EXERCISE BRIEF: Where the data below has the string "International", return the whole line.
*** Opening GIVEN RECORDS ***
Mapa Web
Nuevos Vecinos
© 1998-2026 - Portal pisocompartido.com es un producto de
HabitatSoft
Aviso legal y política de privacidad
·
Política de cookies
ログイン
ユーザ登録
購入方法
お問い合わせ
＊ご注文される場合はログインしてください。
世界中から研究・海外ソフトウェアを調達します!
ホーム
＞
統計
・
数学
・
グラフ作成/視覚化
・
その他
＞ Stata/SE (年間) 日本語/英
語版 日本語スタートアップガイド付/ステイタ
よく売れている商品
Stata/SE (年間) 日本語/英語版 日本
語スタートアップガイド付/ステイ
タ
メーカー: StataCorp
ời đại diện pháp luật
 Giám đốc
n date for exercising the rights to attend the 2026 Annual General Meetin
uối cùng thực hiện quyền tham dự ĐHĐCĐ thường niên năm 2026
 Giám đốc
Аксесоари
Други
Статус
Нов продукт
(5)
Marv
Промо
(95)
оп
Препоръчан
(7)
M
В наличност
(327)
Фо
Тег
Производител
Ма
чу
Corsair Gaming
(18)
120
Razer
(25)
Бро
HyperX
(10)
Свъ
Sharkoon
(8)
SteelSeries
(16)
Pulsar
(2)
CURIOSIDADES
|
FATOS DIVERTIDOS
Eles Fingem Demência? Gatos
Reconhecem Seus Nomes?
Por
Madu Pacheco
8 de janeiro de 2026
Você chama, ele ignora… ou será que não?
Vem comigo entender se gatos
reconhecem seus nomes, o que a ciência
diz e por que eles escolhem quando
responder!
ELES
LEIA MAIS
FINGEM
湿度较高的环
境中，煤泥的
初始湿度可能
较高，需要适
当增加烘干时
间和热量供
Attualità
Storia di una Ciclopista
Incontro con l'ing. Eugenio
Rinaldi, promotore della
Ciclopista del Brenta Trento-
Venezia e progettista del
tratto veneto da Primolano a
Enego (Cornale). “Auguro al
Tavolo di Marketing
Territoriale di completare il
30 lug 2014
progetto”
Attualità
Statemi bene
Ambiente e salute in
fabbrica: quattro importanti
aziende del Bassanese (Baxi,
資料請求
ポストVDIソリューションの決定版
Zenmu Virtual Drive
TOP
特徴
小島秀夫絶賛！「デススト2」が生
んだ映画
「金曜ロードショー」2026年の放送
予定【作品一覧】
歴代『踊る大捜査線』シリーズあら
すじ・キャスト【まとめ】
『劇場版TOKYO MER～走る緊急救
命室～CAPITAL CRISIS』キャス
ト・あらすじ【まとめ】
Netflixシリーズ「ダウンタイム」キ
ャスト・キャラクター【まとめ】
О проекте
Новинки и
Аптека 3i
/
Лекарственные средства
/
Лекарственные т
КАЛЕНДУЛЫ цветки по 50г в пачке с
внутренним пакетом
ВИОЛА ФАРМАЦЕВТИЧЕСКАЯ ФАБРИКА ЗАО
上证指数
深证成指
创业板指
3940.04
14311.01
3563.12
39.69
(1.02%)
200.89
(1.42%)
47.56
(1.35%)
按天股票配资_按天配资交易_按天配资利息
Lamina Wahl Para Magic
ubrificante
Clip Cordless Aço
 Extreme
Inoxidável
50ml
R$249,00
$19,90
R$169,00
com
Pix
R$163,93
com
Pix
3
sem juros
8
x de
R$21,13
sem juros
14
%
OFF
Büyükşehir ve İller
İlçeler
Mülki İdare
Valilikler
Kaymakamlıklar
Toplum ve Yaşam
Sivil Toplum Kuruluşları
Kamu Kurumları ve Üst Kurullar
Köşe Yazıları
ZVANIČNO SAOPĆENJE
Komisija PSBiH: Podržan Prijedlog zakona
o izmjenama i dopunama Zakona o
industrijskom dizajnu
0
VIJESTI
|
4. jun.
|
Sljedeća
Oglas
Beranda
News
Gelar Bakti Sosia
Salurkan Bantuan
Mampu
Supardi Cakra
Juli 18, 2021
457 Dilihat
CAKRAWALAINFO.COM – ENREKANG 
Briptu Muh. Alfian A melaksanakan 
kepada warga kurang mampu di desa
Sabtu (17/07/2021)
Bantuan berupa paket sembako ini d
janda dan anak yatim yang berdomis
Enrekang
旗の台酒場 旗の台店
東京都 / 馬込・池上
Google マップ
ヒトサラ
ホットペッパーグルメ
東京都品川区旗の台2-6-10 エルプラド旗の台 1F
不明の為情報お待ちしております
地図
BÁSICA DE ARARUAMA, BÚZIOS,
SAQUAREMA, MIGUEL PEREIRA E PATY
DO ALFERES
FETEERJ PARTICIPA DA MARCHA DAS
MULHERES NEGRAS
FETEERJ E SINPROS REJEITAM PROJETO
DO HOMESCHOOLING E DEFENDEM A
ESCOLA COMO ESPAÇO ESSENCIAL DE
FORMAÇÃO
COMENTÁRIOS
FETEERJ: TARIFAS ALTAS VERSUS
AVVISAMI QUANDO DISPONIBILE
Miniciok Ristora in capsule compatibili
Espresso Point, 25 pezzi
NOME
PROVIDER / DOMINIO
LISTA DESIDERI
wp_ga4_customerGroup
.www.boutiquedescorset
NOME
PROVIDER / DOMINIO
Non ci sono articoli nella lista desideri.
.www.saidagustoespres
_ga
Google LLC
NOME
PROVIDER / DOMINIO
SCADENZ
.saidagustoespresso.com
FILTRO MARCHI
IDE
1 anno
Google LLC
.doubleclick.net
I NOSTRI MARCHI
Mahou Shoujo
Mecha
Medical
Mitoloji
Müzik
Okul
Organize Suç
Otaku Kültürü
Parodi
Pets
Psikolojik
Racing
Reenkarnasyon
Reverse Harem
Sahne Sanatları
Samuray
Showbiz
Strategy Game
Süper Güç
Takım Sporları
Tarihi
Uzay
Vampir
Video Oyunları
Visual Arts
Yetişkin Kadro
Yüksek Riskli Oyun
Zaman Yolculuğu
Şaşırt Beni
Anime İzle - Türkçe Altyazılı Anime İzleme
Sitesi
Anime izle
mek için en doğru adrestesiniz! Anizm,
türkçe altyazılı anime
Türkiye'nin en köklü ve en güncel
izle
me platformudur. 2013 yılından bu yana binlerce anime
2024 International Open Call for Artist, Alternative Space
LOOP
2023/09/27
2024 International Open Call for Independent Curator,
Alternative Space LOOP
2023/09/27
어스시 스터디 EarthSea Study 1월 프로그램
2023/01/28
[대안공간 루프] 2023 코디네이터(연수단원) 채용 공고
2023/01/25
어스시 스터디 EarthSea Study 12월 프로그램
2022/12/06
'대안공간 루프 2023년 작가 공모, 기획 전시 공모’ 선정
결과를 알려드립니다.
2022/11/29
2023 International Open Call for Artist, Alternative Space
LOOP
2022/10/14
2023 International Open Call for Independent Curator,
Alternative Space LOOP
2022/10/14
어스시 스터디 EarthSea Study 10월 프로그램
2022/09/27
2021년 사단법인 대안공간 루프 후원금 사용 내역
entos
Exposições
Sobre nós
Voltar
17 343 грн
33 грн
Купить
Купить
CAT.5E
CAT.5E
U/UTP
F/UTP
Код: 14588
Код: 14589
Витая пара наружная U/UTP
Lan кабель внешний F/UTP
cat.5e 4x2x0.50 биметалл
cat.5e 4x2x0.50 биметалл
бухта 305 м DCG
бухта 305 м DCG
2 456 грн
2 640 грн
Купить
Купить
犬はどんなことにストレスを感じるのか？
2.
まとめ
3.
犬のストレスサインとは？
*** Closing GIVEN RECORDS ***
ANSWER TO THE PROBLEM:
2024 International Open Call for Artist, Alternative Space
2024 International Open Call for Independent Curator,
2023 International Open Call for Artist, Alternative Space
2023 International Open Call for Independent Curator,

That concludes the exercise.